** PROVIDED DATA **
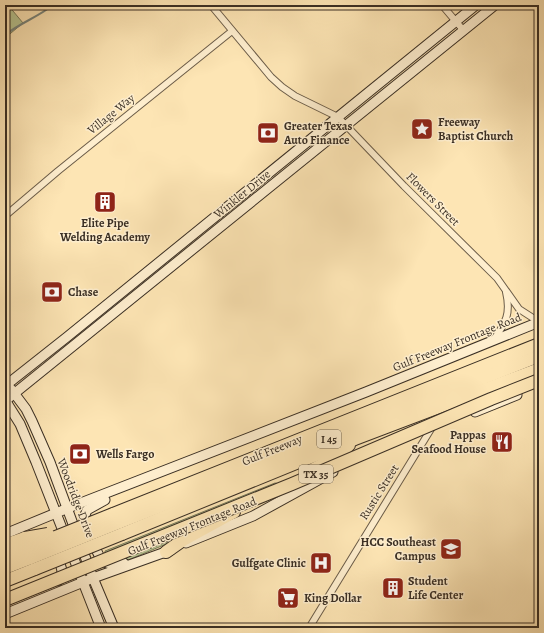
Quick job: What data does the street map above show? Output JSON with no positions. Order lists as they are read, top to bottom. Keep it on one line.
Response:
{"streets":{"highway":["I 45","Gulf Freeway","TX 35"],"main road":["Winkler Drive","Gulf Freeway Frontage Road","Woodridge Drive"],"street":["Village Way","Flowers Street","Rustic Street"]},"crossings":[["Village Way","Flowers Street"],["Winkler Drive","Flowers Street"],["Winkler Drive","Woodridge Drive"],["Gulf Freeway Frontage Road","Gulf Freeway"],["Gulf Freeway Frontage Road","Rustic Street"],["Gulf Freeway Frontage Road","Woodridge Drive"]],"places":{"place":["Freeway Baptist Church"],"bank":["Greater Texas Auto Finance","Chase","Wells Fargo"],"building":["Elite Pipe Welding Academy","Student Life Center"],"restaurant":["Pappas Seafood House"],"school or university":["HCC Southeast Campus"],"hospital":["Gulfgate Clinic"],"supermarket":["King Dollar"]}}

** REQUIREMENT **
All of the material must be repeated exactly in the answer, apart from the pictures.

** WRITTEN REPLY **
Quick job: What data does the street map above show? Output JSON with no positions. Order lists as they are read, top to bottom. Keep it on one line.
Response:
{"streets":{"highway":["I 45","Gulf Freeway","TX 35"],"main road":["Winkler Drive","Gulf Freeway Frontage Road","Woodridge Drive"],"street":["Village Way","Flowers Street","Rustic Street"]},"crossings":[["Village Way","Flowers Street"],["Winkler Drive","Flowers Street"],["Winkler Drive","Woodridge Drive"],["Gulf Freeway Frontage Road","Gulf Freeway"],["Gulf Freeway Frontage Road","Rustic Street"],["Gulf Freeway Frontage Road","Woodridge Drive"]],"places":{"place":["Freeway Baptist Church"],"bank":["Greater Texas Auto Finance","Chase","Wells Fargo"],"building":["Elite Pipe Welding Academy","Student Life Center"],"restaurant":["Pappas Seafood House"],"school or university":["HCC Southeast Campus"],"hospital":["Gulfgate Clinic"],"supermarket":["King Dollar"]}}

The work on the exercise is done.